Report how many lines of the listing contain the string "left", with no other words.

EXERCISE INPUT =
Segment Open
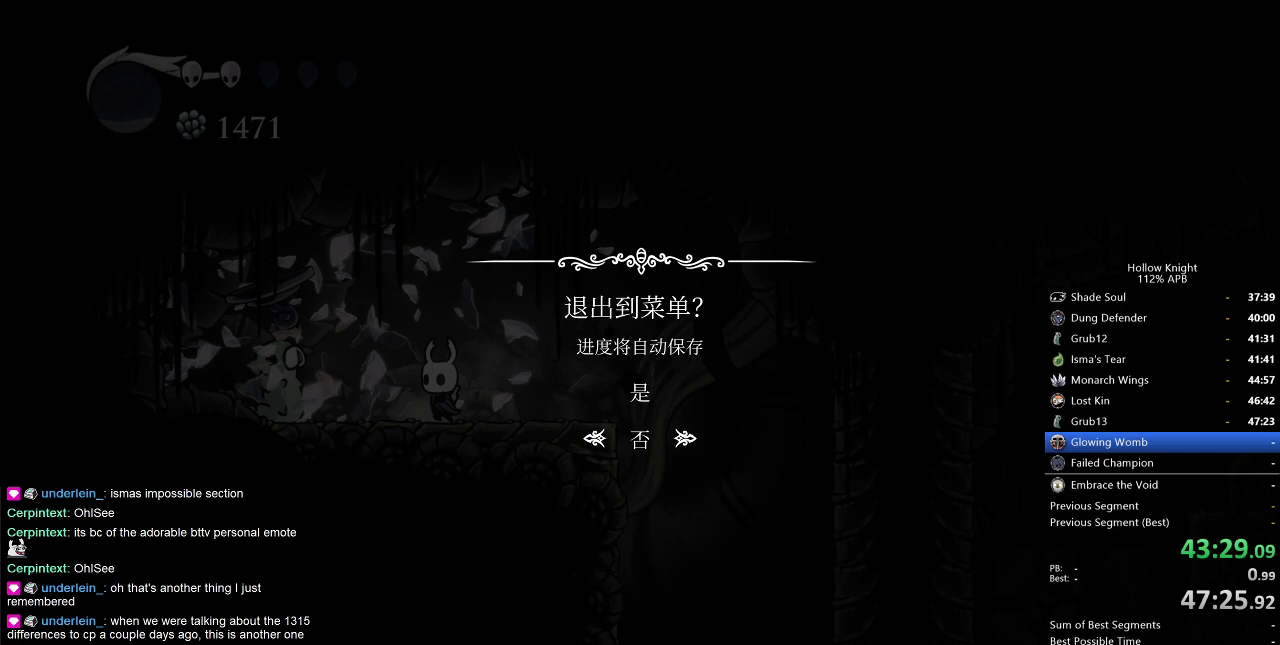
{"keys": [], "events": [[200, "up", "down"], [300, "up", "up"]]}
Segment Closed
Segment Open
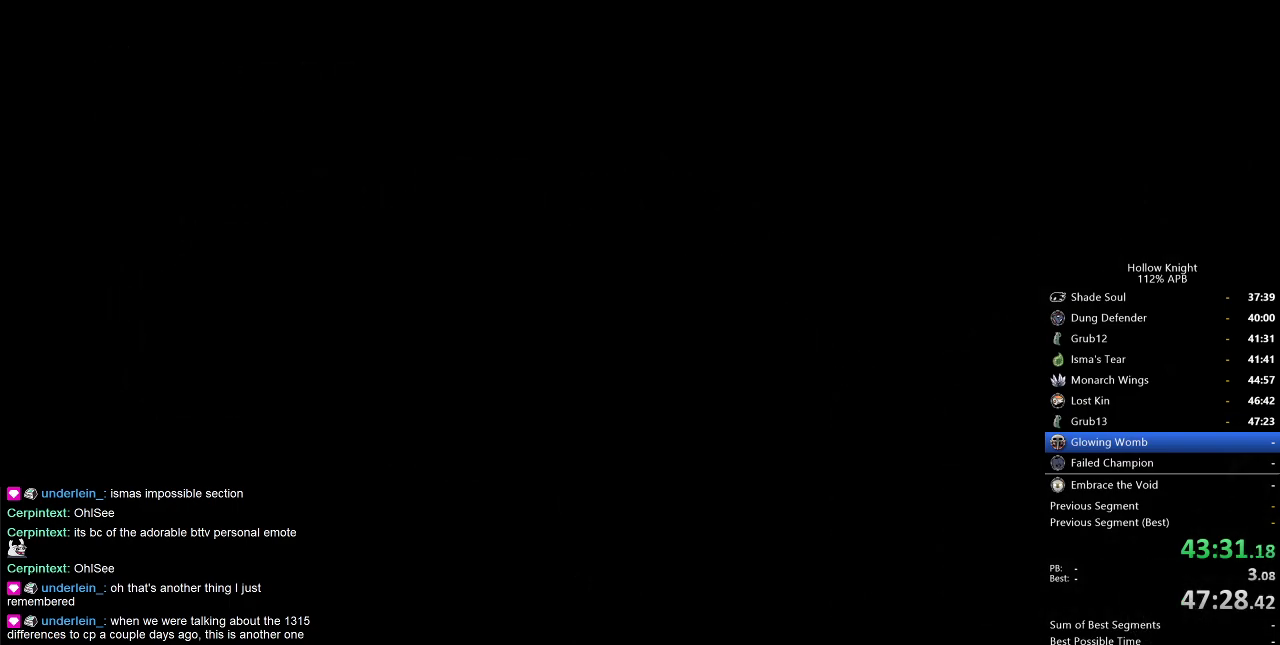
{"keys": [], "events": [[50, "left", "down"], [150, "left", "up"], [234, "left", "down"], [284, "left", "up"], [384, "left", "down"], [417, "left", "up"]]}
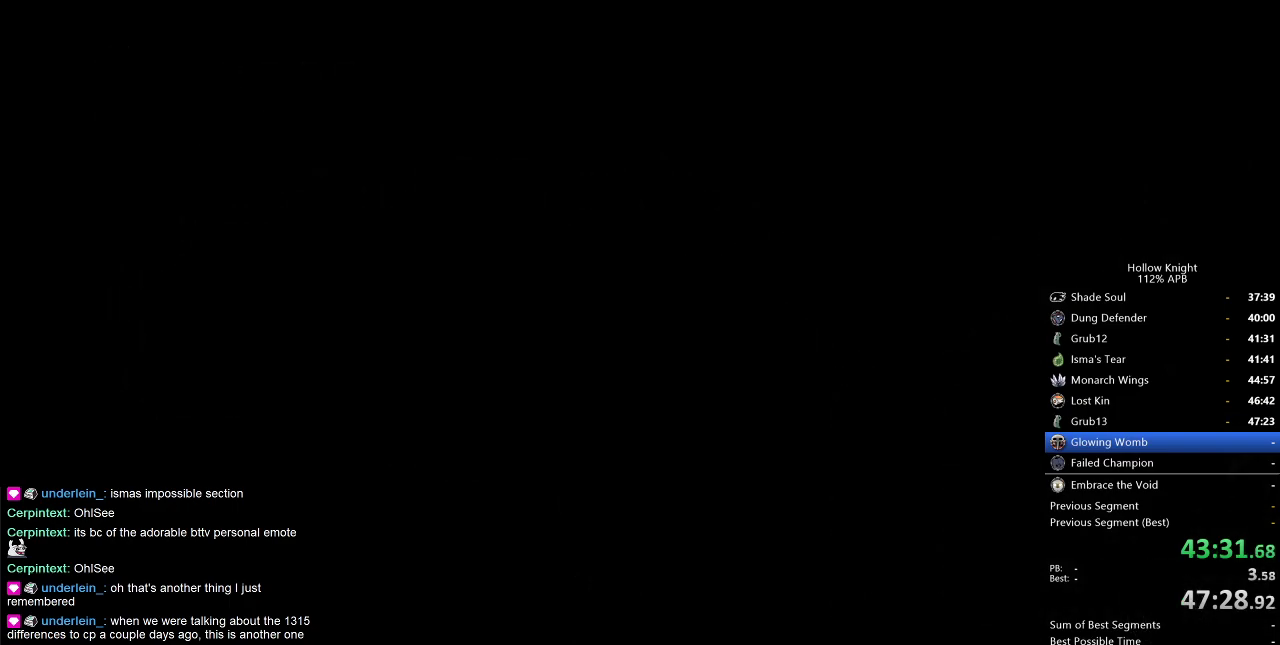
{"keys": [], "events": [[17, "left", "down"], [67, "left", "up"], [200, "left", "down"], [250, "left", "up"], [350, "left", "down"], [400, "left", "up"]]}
Segment Closed
SOLUTION TO THE EXERCISE =
2